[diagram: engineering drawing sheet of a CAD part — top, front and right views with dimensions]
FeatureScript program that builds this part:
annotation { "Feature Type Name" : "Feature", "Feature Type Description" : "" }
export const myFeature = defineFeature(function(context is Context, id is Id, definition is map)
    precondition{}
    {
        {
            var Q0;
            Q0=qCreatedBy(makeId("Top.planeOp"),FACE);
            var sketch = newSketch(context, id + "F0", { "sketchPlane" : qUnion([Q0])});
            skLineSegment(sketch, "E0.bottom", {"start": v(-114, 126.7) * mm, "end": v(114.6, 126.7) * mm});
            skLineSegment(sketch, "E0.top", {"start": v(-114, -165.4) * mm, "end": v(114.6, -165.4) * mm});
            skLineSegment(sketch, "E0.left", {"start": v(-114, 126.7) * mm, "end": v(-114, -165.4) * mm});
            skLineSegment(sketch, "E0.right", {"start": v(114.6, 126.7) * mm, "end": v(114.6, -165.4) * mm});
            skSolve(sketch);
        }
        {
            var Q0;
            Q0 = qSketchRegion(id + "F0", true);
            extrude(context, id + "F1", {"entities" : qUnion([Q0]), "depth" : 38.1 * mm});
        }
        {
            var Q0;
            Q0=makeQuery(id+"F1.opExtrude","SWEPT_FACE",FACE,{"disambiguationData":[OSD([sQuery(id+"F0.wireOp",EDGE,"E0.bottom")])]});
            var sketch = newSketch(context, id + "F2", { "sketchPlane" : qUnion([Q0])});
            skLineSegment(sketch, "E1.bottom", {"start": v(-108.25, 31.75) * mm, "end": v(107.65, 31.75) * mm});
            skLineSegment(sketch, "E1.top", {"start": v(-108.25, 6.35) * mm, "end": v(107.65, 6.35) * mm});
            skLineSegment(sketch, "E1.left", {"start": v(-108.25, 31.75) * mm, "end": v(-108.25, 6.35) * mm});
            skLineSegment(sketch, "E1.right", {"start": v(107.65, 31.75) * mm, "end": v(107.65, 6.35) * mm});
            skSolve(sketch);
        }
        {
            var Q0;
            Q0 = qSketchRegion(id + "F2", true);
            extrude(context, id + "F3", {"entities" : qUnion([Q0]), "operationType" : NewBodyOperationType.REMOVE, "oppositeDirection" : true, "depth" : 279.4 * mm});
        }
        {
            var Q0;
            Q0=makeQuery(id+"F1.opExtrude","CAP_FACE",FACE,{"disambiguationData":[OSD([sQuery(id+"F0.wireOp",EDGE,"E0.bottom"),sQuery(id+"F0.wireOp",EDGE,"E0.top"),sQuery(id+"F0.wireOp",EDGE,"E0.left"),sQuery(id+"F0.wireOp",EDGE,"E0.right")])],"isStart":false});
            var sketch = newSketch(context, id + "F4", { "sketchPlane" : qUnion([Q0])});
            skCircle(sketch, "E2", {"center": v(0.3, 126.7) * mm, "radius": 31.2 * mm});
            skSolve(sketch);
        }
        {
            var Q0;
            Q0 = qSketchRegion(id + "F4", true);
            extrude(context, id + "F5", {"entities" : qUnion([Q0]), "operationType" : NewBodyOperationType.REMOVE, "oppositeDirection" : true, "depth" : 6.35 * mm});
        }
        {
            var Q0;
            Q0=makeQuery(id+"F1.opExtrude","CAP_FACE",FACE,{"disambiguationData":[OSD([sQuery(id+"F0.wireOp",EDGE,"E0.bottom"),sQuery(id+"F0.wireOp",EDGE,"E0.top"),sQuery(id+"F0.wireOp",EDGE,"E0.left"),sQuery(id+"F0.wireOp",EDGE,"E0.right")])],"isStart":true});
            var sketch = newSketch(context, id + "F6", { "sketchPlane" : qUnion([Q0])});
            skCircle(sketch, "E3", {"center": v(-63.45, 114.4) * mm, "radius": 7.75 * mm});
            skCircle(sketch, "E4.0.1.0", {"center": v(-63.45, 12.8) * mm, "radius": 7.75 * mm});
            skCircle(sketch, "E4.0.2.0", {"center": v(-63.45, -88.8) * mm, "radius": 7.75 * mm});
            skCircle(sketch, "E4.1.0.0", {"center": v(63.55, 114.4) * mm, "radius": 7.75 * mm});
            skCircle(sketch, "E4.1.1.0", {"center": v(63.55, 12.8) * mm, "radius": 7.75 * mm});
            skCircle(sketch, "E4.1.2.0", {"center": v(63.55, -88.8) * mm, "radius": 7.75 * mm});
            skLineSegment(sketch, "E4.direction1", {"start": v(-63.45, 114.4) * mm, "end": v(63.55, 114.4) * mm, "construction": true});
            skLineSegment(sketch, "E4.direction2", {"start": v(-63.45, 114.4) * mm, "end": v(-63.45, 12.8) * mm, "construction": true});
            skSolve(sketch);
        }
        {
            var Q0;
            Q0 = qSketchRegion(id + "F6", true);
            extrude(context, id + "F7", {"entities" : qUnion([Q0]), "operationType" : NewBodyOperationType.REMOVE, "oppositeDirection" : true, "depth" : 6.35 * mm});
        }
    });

★ ★ ★ ★ ★ ★ ★

> WHAT YOU HAVE TO DO
Lay out the lines of every item as a JSON list of strings, one string per line, with blank lines left out.

> RESULT FOR THIS TASK
[
  "[diagram: engineering drawing sheet of a CAD part — top, front and right views with dimensions]",
  "FeatureScript program that builds this part:",
  "annotation { \"Feature Type Name\" : \"Feature\", \"Feature Type Description\" : \"\" }",
  "export const myFeature = defineFeature(function(context is Context, id is Id, definition is map)",
  "    precondition{}",
  "    {",
  "        {",
  "            var Q0;",
  "            Q0=qCreatedBy(makeId(\"Top.planeOp\"),FACE);",
  "            var sketch = newSketch(context, id + \"F0\", { \"sketchPlane\" : qUnion([Q0])});",
  "            skLineSegment(sketch, \"E0.bottom\", {\"start\": v(-114, 126.7) * mm, \"end\": v(114.6, 126.7) * mm});",
  "            skLineSegment(sketch, \"E0.top\", {\"start\": v(-114, -165.4) * mm, \"end\": v(114.6, -165.4) * mm});",
  "            skLineSegment(sketch, \"E0.left\", {\"start\": v(-114, 126.7) * mm, \"end\": v(-114, -165.4) * mm});",
  "            skLineSegment(sketch, \"E0.right\", {\"start\": v(114.6, 126.7) * mm, \"end\": v(114.6, -165.4) * mm});",
  "            skSolve(sketch);",
  "        }",
  "        {",
  "            var Q0;",
  "            Q0 = qSketchRegion(id + \"F0\", true);",
  "            extrude(context, id + \"F1\", {\"entities\" : qUnion([Q0]), \"depth\" : 38.1 * mm});",
  "        }",
  "        {",
  "            var Q0;",
  "            Q0=makeQuery(id+\"F1.opExtrude\",\"SWEPT_FACE\",FACE,{\"disambiguationData\":[OSD([sQuery(id+\"F0.wireOp\",EDGE,\"E0.bottom\")])]});",
  "            var sketch = newSketch(context, id + \"F2\", { \"sketchPlane\" : qUnion([Q0])});",
  "            skLineSegment(sketch, \"E1.bottom\", {\"start\": v(-108.25, 31.75) * mm, \"end\": v(107.65, 31.75) * mm});",
  "            skLineSegment(sketch, \"E1.top\", {\"start\": v(-108.25, 6.35) * mm, \"end\": v(107.65, 6.35) * mm});",
  "            skLineSegment(sketch, \"E1.left\", {\"start\": v(-108.25, 31.75) * mm, \"end\": v(-108.25, 6.35) * mm});",
  "            skLineSegment(sketch, \"E1.right\", {\"start\": v(107.65, 31.75) * mm, \"end\": v(107.65, 6.35) * mm});",
  "            skSolve(sketch);",
  "        }",
  "        {",
  "            var Q0;",
  "            Q0 = qSketchRegion(id + \"F2\", true);",
  "            extrude(context, id + \"F3\", {\"entities\" : qUnion([Q0]), \"operationType\" : NewBodyOperationType.REMOVE, \"oppositeDirection\" : true, \"depth\" : 279.4 * mm});",
  "        }",
  "        {",
  "            var Q0;",
  "            Q0=makeQuery(id+\"F1.opExtrude\",\"CAP_FACE\",FACE,{\"disambiguationData\":[OSD([sQuery(id+\"F0.wireOp\",EDGE,\"E0.bottom\"),sQuery(id+\"F0.wireOp\",EDGE,\"E0.top\"),sQuery(id+\"F0.wireOp\",EDGE,\"E0.left\"),sQuery(id+\"F0.wireOp\",EDGE,\"E0.right\")])],\"isStart\":false});",
  "            var sketch = newSketch(context, id + \"F4\", { \"sketchPlane\" : qUnion([Q0])});",
  "            skCircle(sketch, \"E2\", {\"center\": v(0.3, 126.7) * mm, \"radius\": 31.2 * mm});",
  "            skSolve(sketch);",
  "        }",
  "        {",
  "            var Q0;",
  "            Q0 = qSketchRegion(id + \"F4\", true);",
  "            extrude(context, id + \"F5\", {\"entities\" : qUnion([Q0]), \"operationType\" : NewBodyOperationType.REMOVE, \"oppositeDirection\" : true, \"depth\" : 6.35 * mm});",
  "        }",
  "        {",
  "            var Q0;",
  "            Q0=makeQuery(id+\"F1.opExtrude\",\"CAP_FACE\",FACE,{\"disambiguationData\":[OSD([sQuery(id+\"F0.wireOp\",EDGE,\"E0.bottom\"),sQuery(id+\"F0.wireOp\",EDGE,\"E0.top\"),sQuery(id+\"F0.wireOp\",EDGE,\"E0.left\"),sQuery(id+\"F0.wireOp\",EDGE,\"E0.right\")])],\"isStart\":true});",
  "            var sketch = newSketch(context, id + \"F6\", { \"sketchPlane\" : qUnion([Q0])});",
  "            skCircle(sketch, \"E3\", {\"center\": v(-63.45, 114.4) * mm, \"radius\": 7.75 * mm});",
  "            skCircle(sketch, \"E4.0.1.0\", {\"center\": v(-63.45, 12.8) * mm, \"radius\": 7.75 * mm});",
  "            skCircle(sketch, \"E4.0.2.0\", {\"center\": v(-63.45, -88.8) * mm, \"radius\": 7.75 * mm});",
  "            skCircle(sketch, \"E4.1.0.0\", {\"center\": v(63.55, 114.4) * mm, \"radius\": 7.75 * mm});",
  "            skCircle(sketch, \"E4.1.1.0\", {\"center\": v(63.55, 12.8) * mm, \"radius\": 7.75 * mm});",
  "            skCircle(sketch, \"E4.1.2.0\", {\"center\": v(63.55, -88.8) * mm, \"radius\": 7.75 * mm});",
  "            skLineSegment(sketch, \"E4.direction1\", {\"start\": v(-63.45, 114.4) * mm, \"end\": v(63.55, 114.4) * mm, \"construction\": true});",
  "            skLineSegment(sketch, \"E4.direction2\", {\"start\": v(-63.45, 114.4) * mm, \"end\": v(-63.45, 12.8) * mm, \"construction\": true});",
  "            skSolve(sketch);",
  "        }",
  "        {",
  "            var Q0;",
  "            Q0 = qSketchRegion(id + \"F6\", true);",
  "            extrude(context, id + \"F7\", {\"entities\" : qUnion([Q0]), \"operationType\" : NewBodyOperationType.REMOVE, \"oppositeDirection\" : true, \"depth\" : 6.35 * mm});",
  "        }",
  "    });"
]